そうですね(笑)。少数精鋭で、濃密な会話劇。そして、大先輩方の中でお芝居を構築していけるというのはすごくぜいたくなことだと思いますし、舞台経験が多くない自分にとってはすごく勉強にもなると思います。僕が演じる役は、映画が大好きな青年なので、憧れの人たちの調査をしなくてはいけないという複雑な立ち位置でもあります。僕自身が感じている、小日向さんを始めとした先輩方に対してのリスペクトや緊張感は、役と通じるところがあります。それもまた、役のエネルギーになっていくのではないかと思います。
-三谷さんというとコメディーの印象が強いですが、本作は、三谷さんが「コメディーではない」と宣言されています。コメディーではない三谷さんの作品の魅力については、どのように考えていますか。
そもそも、「コメディーではないと言っていたけれど、実際はコメディーでした」ということもありますから(笑)。なので、幕が開くまでどっちなのか分かりません。三谷さんのファンの方の中には、三谷さんのその言葉を信じていない人もいらっしゃるのではないかなと思います(笑)。ぜひ、そうしたところも楽しみにしていただけたらと思います。
-では、本作のどんなところに注目してほしいですか。
僕もそうでしたが、なかなかなじみがない時代背景の物語だと思います。ですが、その時代に渦巻いていた熱量や、当事者たちが抱えていた思いを劇場で受け取っていただけたら、きっと興味を持っていただけると思います。劇場からの帰り道で、「この時代にどんなことがあったの?」と調べたくなるかもしれない。モデルになった映画人たちのその後を知りたくなるかもしれない。この時代に起きたことは、現代にも通ずる、過去の出来事として片付けられないものです。
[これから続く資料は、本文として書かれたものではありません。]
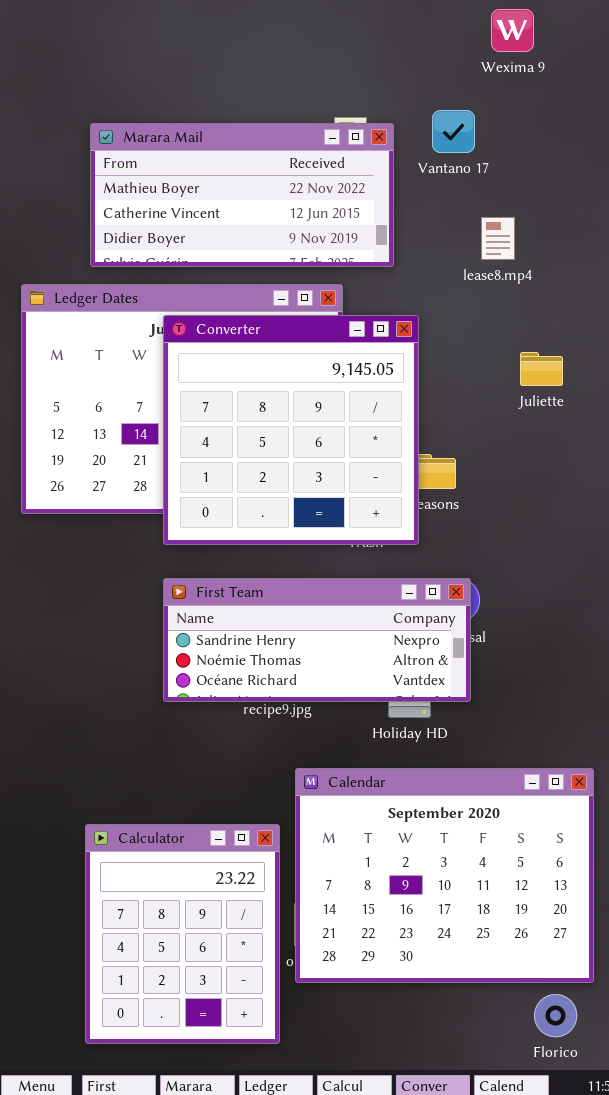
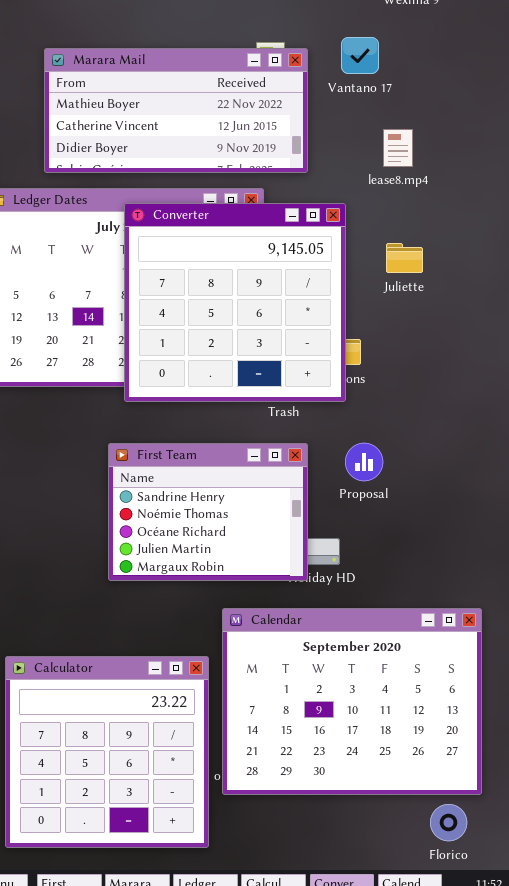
Converter: [163,315,419,545] -> [124,203,346,402], moved
Juliette: [520,352,563,386] -> [386,243,423,273], moved
First Team: [163,578,471,702] -> [108,443,308,581], resized
Calculator: [85,824,280,1044] -> [5,656,209,848], resized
難しく感じる方もいらっしゃるかもしれませんが、構えずに来ていただけたらと思います。
(取材・文・写真/嶋田真己)
PARCO PRODUCE 2026「アメリカン・ドリーム」は、8月15日(土)〜9月13日(日)に都内・PARCO劇場ほか、京都、北海道、岡山、大阪、愛知、福岡で上演。